Three members of an FDA advisory panel have resigned in the wake of the agency’s “accelerated approval” of controversial Alzheimer’s drug that would cost patients $56,000/year.
Backlash over the U.S. Food and Drug Administration’s controversial approval of a new Alzheimer’s drug grew late last week with a third member of an agency advisory panel resigning in protest.

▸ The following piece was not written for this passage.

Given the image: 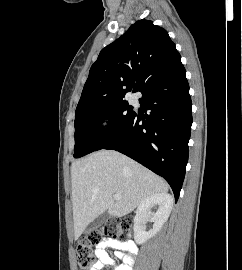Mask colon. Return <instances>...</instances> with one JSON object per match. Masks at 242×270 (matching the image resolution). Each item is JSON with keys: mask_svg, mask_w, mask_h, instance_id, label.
<instances>
[{"mask_svg": "<svg viewBox=\"0 0 242 270\" xmlns=\"http://www.w3.org/2000/svg\"><path fill=\"white\" fill-rule=\"evenodd\" d=\"M131 223L127 220H110L102 228L91 231L76 245L77 266L79 270H92L95 263L94 246L104 239H121L128 236Z\"/></svg>", "mask_w": 242, "mask_h": 270, "instance_id": "colon-1", "label": "colon"}]
</instances>
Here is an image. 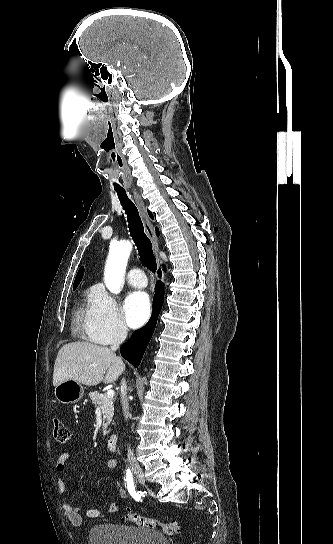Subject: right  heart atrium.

The latest resignation to hit the Peripheral and Central Nervous System Drugs Advisory Committee, as STAT first reported, came from Dr. Aaron Kesselheim, a Harvard Medical School professor.
His action followed FDA’s “accelerated approval” announced early last week for aducanumab, on which drug maker Biogen put an annual price tag of $56,000. Administered as a monthly intravenous infusion, it’s the first drug to treat Alzheimer’s disease that’s been approved in nearly two decades — approval that came despite the panel’s recommendation against it in light of lack of data showing efficacy.
In his resignation letter, Kesselheim wrote that it “was probably the worst drug approval decision in recent U.S. history,” CNBC reported.
“At the last minute,” wrote Kesselheim, “the agency switched its review to the Accelerated Approval pathway based on the debatable premise that the drug’s effect on brain amyloid was likely to help patients with Alzheimer’s disease.”
The FDA erred in its approval, Kesselheim added to the New York Times, “because of so many different factors, starting from the fact that there’s no good evidence that the drug works.”